**Page text**
>> Start

Open JimLarson opened 2 years ago
I don't think multiset is the right abstraction. It is really a map-like structure constructed with an array. You wouldn't model 1000atoms as 1000 atom instances in a set which is what multiset semantics would imply.
An appropriate data structure for any non trivial operations would be an ordered tree IMHO.
With generics we can probably reuse the same logic for Int and Dec instances.
Multiset semantics don't commit you to a particular representation. A multiset is sometimes written as a set with repeating elements, but it's also written as a non-repeating set where each element has a nonzero numeric multiplicity attached - which is pretty much what current Coins
are, if we can be clear about normalization.
I'm contrasting "multiset semantics" with other interpretations of an array of Coin
values. In the discussion of #11200, several commenters believe that there is or ought to be a behavioral distinction between {{"denom1", 7}, {"denom2", 0}}
and {{"denom1", 7}}
. I think it's possible to build a consistent semantics around this notion - but I can't figure out a use case for it. The current Coins
implementation seems to be 95% aligned with multiset semantics, and this issue is just about settling the remaining 5%.
If we can consistently normalize to sorted, non-duplicated denoms, arrays seem simpler and more performant than trees - both have logarithmic lookup, etc. But as long as we settle the semantics, I truly don't much care about the representation.
I'm curious about whether Go generics will be any easier than simply duplicating the code. In the early days of Go, I talked to Rob Pike about the lack of generics. He had spoken with the Java folks who told him about the immense pain of retrofitting generics onto a deployed language. Rob's takeaway was that generics should therefore be put off as long as possible. I would have thought that the lesson was to build them in from the beginning..
Generics are orthogonal to this point.
Each Coins value should be abstractly thought of as a collection of coins of all possible denominations.
My understanding is that set membership is defined by element identity, not property. For example, a set of integers doesn't contain all possible integers, it contains only those specific integers which are in the set. Right? So it doesn't make sense to me that a Coins set would contain all possible denominations with a default "value" of zero. That's not a set! That's something else. You can of course define Coins, or any type, to have whatever semantics you want, and if this is the most useful model, then so be it. But AFAICT the thing you're describing here is not a set, or a multi-set, so it's confusing to use terminology from that domain.
@peterbourgon please have a closer look a the Wikipedia entry for multiset, which describes that a multiset over a universe U of possible values can be equivalently thought of as:
There's a whole range of possible representations of these concepts in a programming language: arrays, hash maps, etc, and Coins
is certainly one of these possible representations, optimized for having only a few types of denoms in the collection.

>> End

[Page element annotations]
>> Start

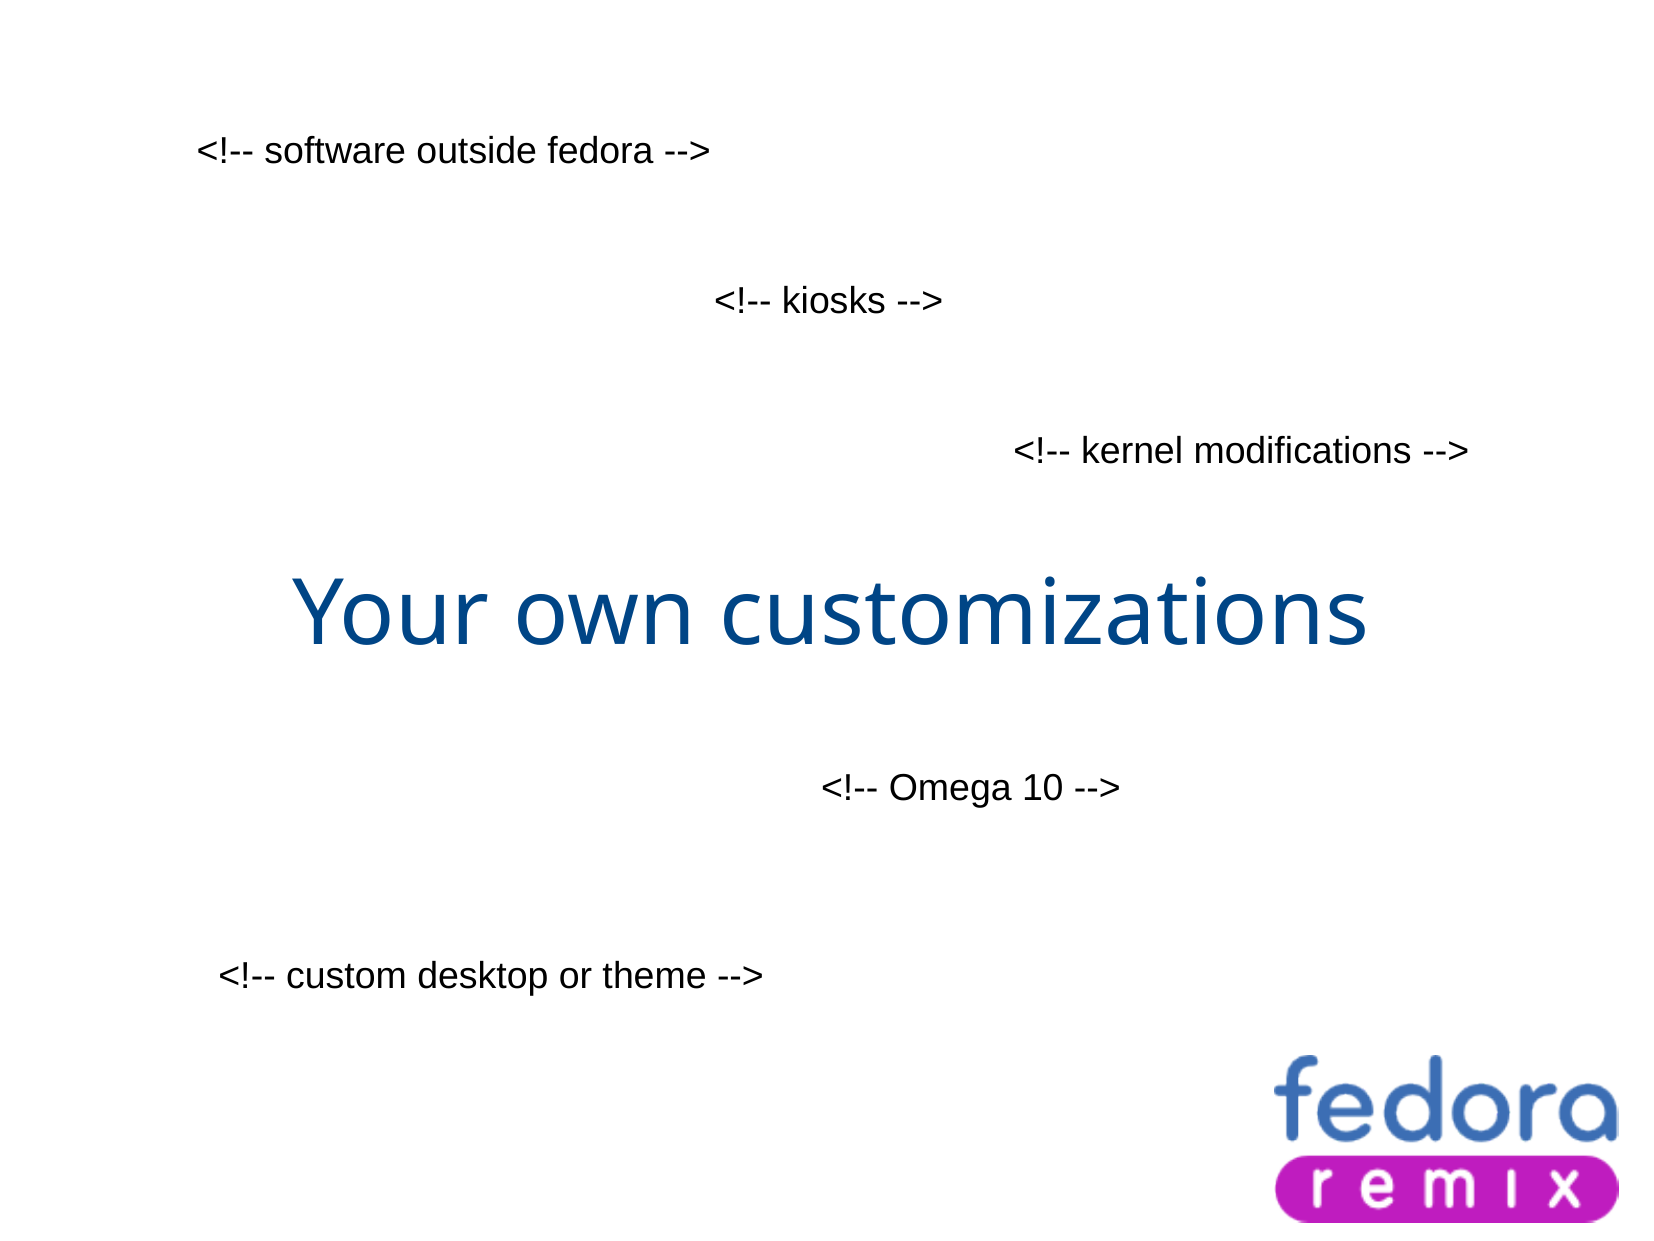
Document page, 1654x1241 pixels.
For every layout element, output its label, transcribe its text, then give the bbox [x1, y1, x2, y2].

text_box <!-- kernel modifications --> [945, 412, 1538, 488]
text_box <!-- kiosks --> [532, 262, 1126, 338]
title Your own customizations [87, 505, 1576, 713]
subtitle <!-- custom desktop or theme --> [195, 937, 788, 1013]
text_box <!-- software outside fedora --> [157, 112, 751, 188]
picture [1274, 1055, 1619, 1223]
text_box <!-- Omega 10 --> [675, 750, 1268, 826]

>> End
>> Start

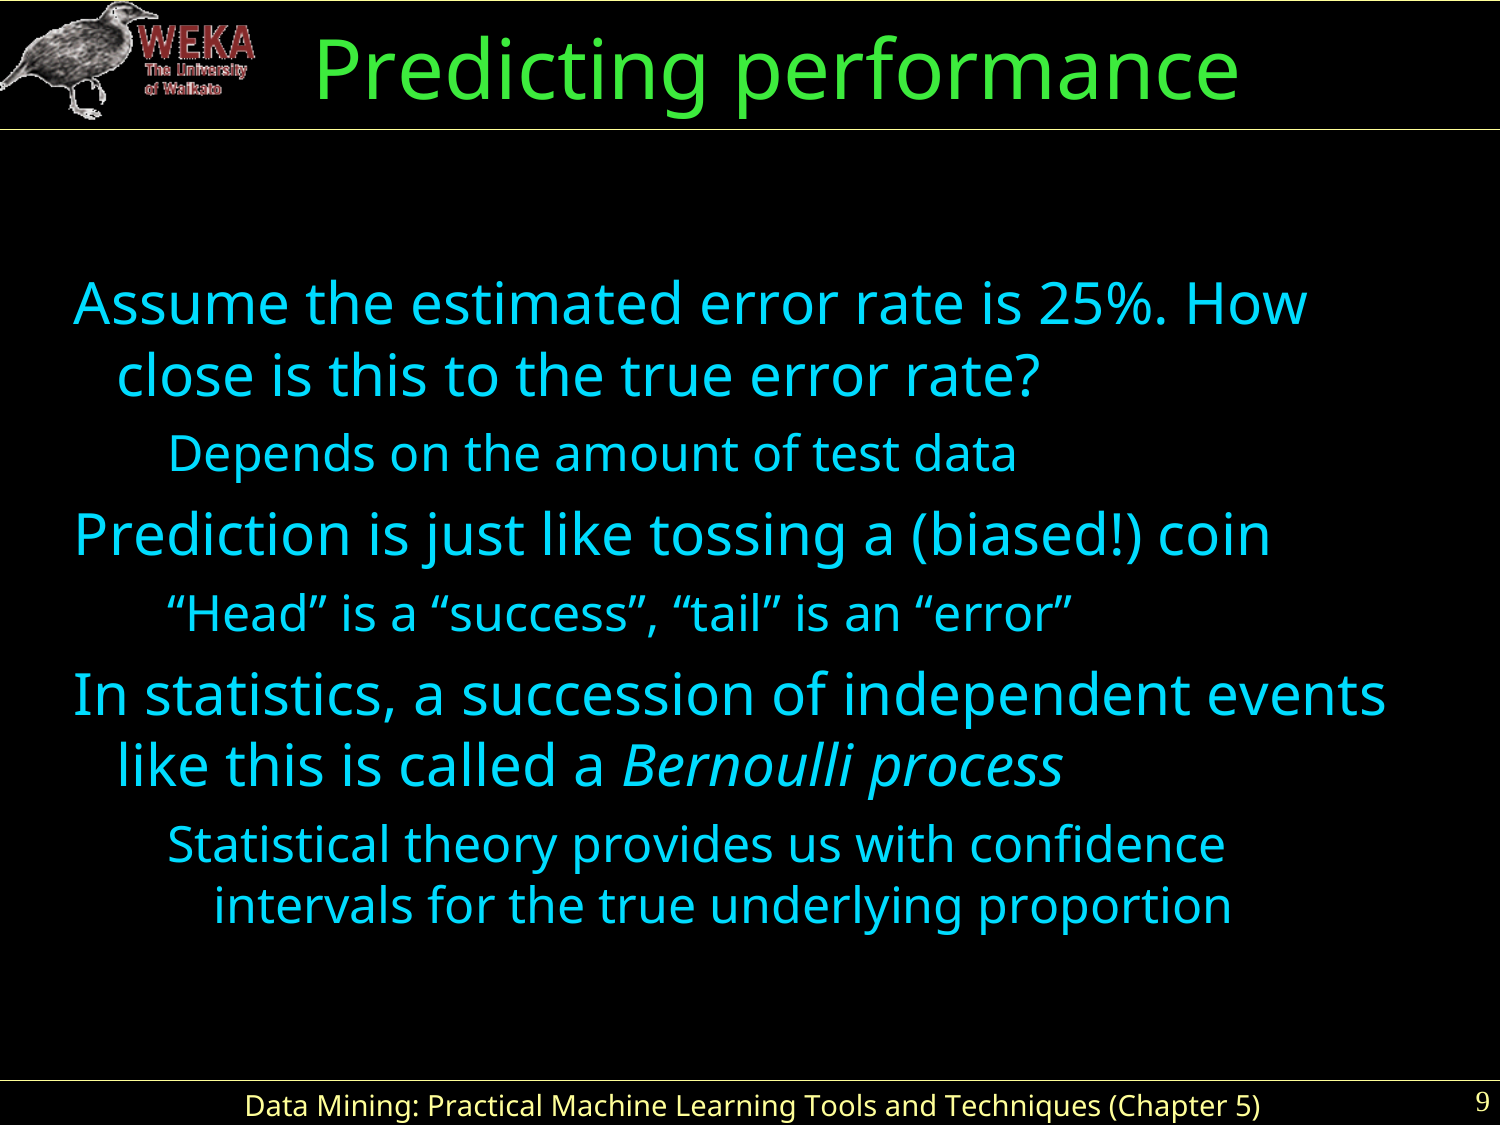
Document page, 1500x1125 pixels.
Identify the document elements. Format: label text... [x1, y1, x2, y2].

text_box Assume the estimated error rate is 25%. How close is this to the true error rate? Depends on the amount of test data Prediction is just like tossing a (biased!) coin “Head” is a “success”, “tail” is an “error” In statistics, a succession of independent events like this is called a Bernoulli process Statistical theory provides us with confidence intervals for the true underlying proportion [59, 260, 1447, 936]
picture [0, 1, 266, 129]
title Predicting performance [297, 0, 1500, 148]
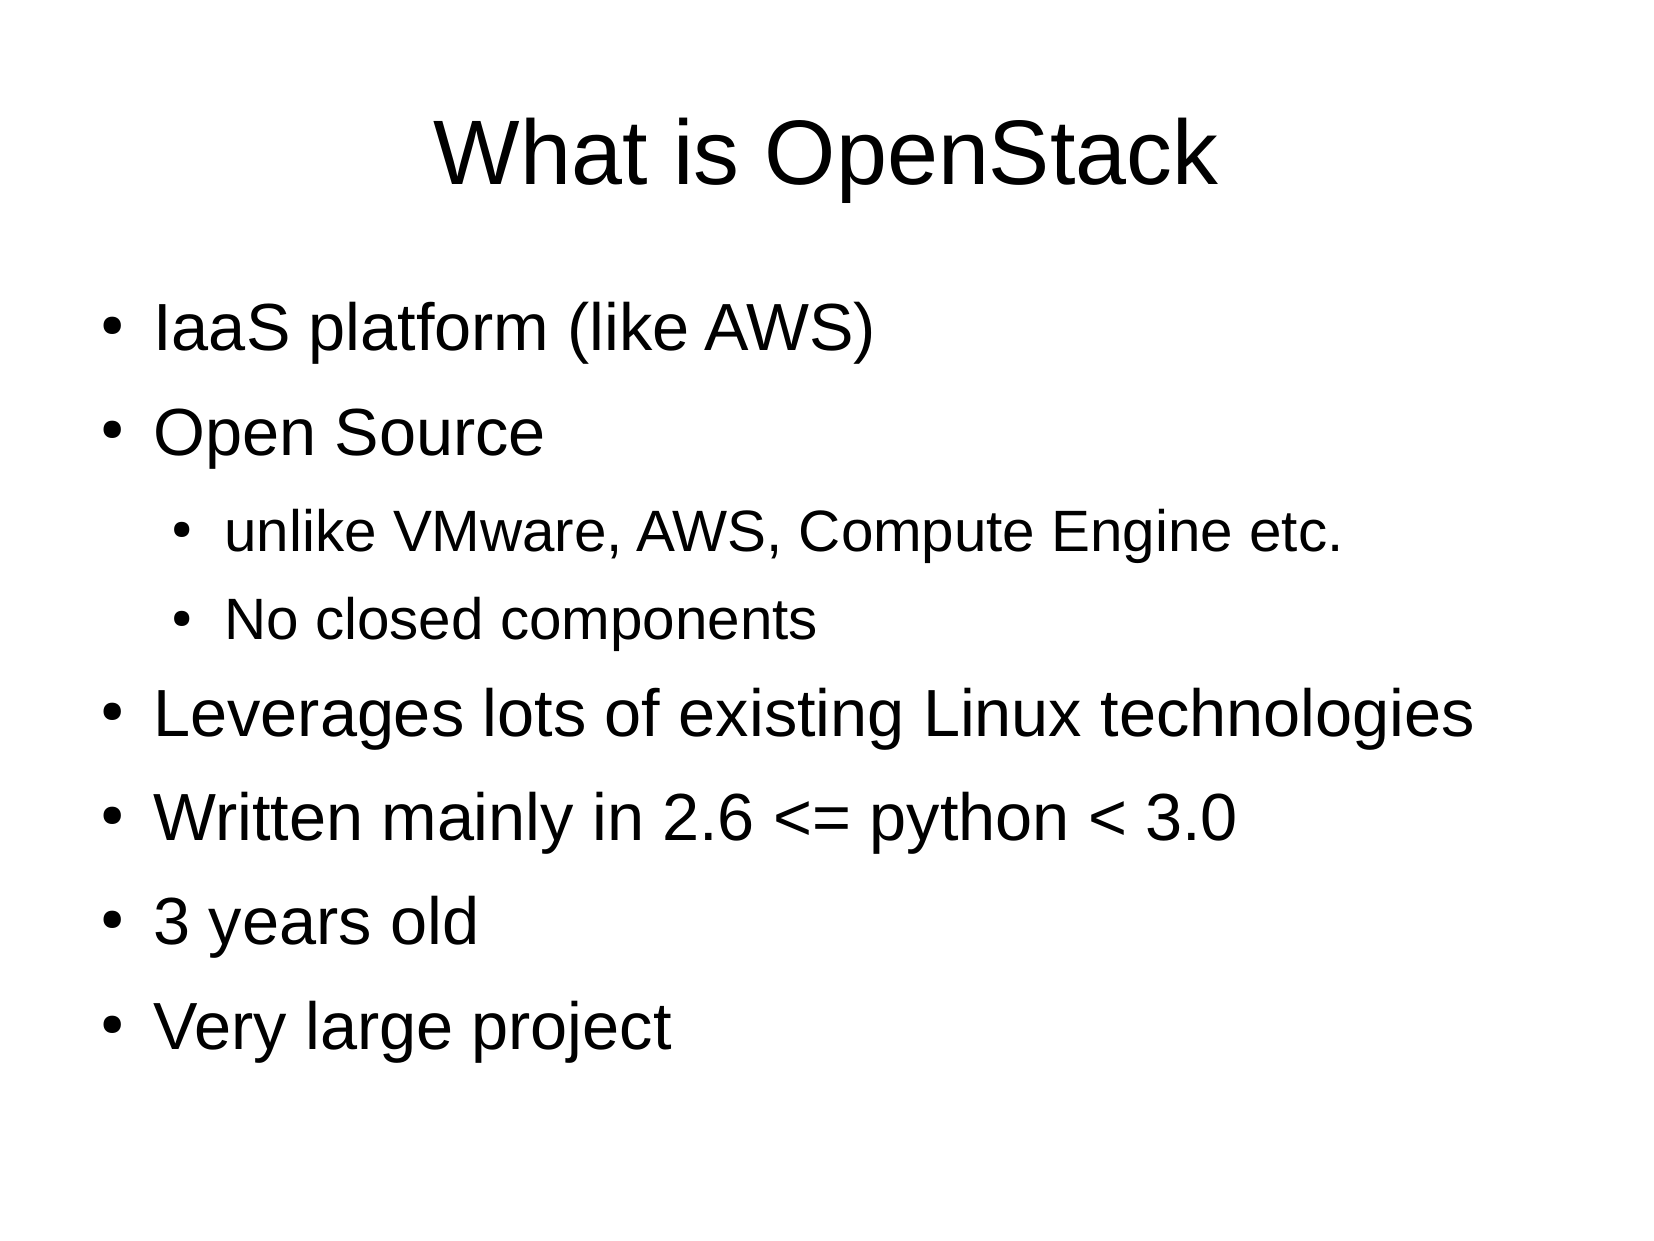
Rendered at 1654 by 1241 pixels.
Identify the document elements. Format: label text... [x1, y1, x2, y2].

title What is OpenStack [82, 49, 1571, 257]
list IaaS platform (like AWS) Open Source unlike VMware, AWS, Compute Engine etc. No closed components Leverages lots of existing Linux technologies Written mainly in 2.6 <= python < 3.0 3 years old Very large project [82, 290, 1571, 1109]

>> End

**Task A**
Answer these questions from the thread on Coins semantics:
(i) What data structure does one commenter call appropriate for any non-trivial operations?
(ii) What issue number is cited for the discussion where several commenters see a behavioral distinction?
(iii) Who did the writer talk to about the lack of generics in the early days of Go?
**Task B**
Quote the thread on Coins semantics, starting with "If we can consistently" and going on through "to this point.".
None of these entries are needed.

**Exercise answer A**
(i) An ordered tree.
(ii) #11200.
(iii) Rob Pike.

**Exercise answer B**
If we can consistently normalize to sorted, non-duplicated denoms, arrays seem simpler and more performant than trees - both have logarithmic lookup, etc. But as long as we settle the semantics, I truly don't much care about the representation.
I'm curious about whether Go generics will be any easier than simply duplicating the code. In the early days of Go, I talked to Rob Pike about the lack of generics. He had spoken with the Java folks who told him about the immense pain of retrofitting generics onto a deployed language. Rob's takeaway was that generics should therefore be put off as long as possible. I would have thought that the lesson was to build them in from the beginning..
Generics are orthogonal to this point.